I have a series of measurements of a signal source, which emits a periodic signal at an unknown interval time of
p seconds. Detecting the signal is not easy so I am missing quite a few signals in the data. Data is also noisy so there are errors in the data of up to +/- 10% per signal.
x might look like this:
72.3, 185.1, 364.2, 570.2, 679.2, 1060.7
The result I am looking for, is the period hidden in the measurments,
p = ~100 in this example case and possibly the best offset
c = ~70.
Typically I have 4-7 measurements in a series I would like to analyse, so it seems an analytic answer is more appropriate than a sound analysis (FFT).
Ideas I have considered:
- Non-linear optimization such that we optimize for
x = n * p + c.

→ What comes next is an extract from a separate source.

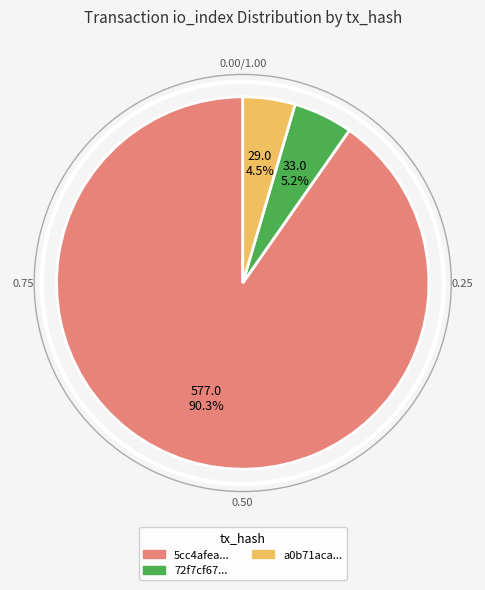

What is the majority slice?

5cc4afea...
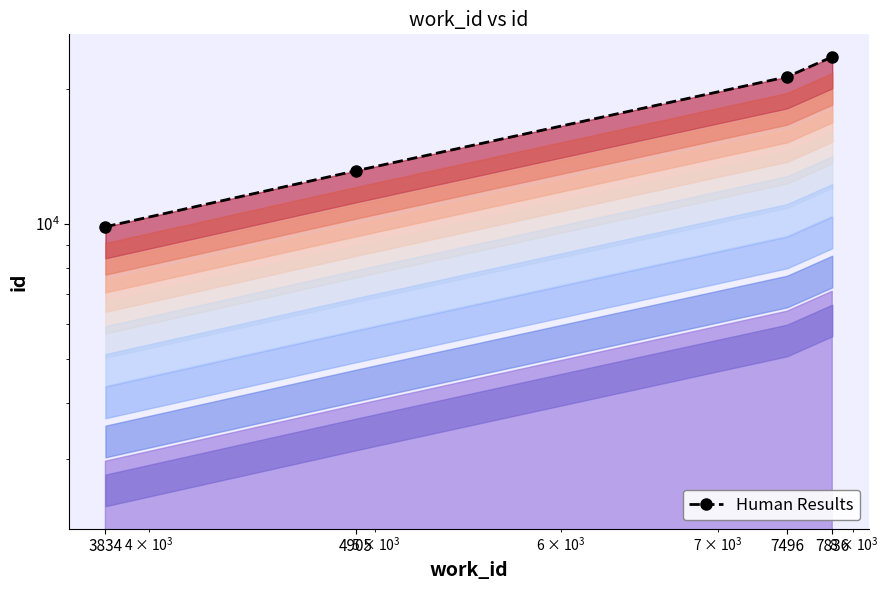

True or false: the data has more than 1 interior local peaks.

False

Levenberg-Marquart should do the trick.
- Building a histogram of difference between consecutive measurements and picking the average of the fullest bin.
- Floating point GCD https://stackoverflow.com/questions/445113/approximate-greatest-common-divisor
But I am very unsure whether I might have missed an obvious solution from the sound analysis camp (autocorrelation, Harmonic Spectrum Product, DFT, e.g. https://stackoverflow.com/questions/4716620/algorithm-to-determine-fundamental-frequency-from-potential-harmonics).
So I am turning to the wisdom of SO. How would you go about solving this problem most elegantly? Library suggestions are fine (C++).